**Was zu tun ist**: Übertrage den Satz „Die 53-Jährige begann ihre Laufbahn als einfache Polizistin in Florida.“ aus dem Text über Julia Pierson ins Englische.
───── Lesetext ─────
Washington. Mit Julia Pierson steht zum ersten Mal in der 148-jährigen Geschichte des Secret Service eine Frau an der Spitze des amerikanischen Geheimdienstes, der Präsidenten und Staatsgäste schützt. Die 53-Jährige begann ihre Laufbahn als einfache Polizistin in Florida.
Als Julia Pierson Anfang der 80er Jahre in ihrer Heimatstadt Orlando als Polizistin Streife ging, fiel ihrem damaligen Chef Mike McCoy schon früh eine besondere Gabe auf: „Sie brachte die Menschen mit ihrer Überzeugungskraft dazu, das zu tun, was sie wollte. Meist ohne Gewalt.“ Fähigkeiten, die der 53-jährigen Kriminologin in ihrem neuen Job das politische Überleben sichern könnten. Pierson befehligt seit Mittwoch einen der schillerndsten Sicherheitsdienste Amerikas: den Secret Service (USSS).
───── Datenauszug ─────
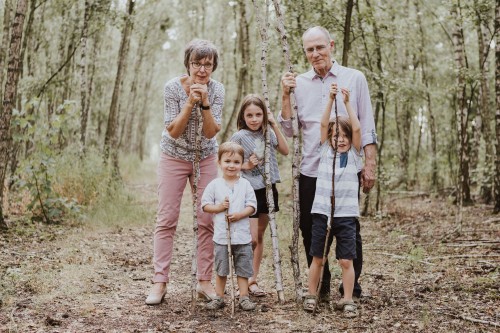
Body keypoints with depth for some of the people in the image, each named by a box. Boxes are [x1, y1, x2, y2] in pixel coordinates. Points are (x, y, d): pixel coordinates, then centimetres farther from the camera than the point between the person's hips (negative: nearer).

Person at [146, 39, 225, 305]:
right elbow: (173, 131, -18)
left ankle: (204, 281, 10)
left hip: (205, 158, 2)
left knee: (207, 221, 0)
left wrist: (204, 102, -29)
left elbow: (210, 132, -16)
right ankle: (160, 283, 1)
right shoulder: (173, 87, -16)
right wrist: (190, 102, -28)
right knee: (166, 220, -4)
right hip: (174, 157, -2)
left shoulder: (216, 89, -11)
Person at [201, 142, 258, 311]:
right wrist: (220, 207, -15)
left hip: (242, 235, 0)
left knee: (243, 268, 5)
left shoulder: (245, 184, 1)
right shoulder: (214, 184, 0)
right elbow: (205, 205, 1)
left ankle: (244, 297, 14)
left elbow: (252, 206, -1)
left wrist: (240, 214, -17)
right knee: (221, 269, 9)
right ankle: (219, 297, 19)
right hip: (221, 235, 0)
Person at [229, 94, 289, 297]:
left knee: (260, 236, 11)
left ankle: (253, 279, 19)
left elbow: (285, 151, -2)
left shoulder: (268, 132, 5)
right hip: (249, 191, -5)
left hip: (268, 189, 5)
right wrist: (245, 166, -19)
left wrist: (274, 126, -6)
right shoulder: (239, 137, -9)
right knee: (251, 239, -8)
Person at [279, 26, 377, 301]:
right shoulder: (298, 83, 9)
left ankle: (352, 287, 18)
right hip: (310, 171, 2)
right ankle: (320, 287, 23)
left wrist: (369, 165, -2)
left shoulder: (354, 79, 4)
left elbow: (366, 127, 4)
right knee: (311, 231, 7)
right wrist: (285, 96, -5)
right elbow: (288, 130, 5)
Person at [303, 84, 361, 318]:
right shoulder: (325, 151, 8)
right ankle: (311, 295, 22)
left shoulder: (353, 154, 7)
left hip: (346, 214, 0)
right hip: (322, 211, 1)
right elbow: (323, 124, -3)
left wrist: (347, 103, -11)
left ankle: (347, 300, 10)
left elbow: (357, 128, -6)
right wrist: (331, 99, -11)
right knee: (317, 258, 9)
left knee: (346, 260, -1)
─────
**Deine Lösung**: The 53-year-old began her career as an ordinary police officer in Florida.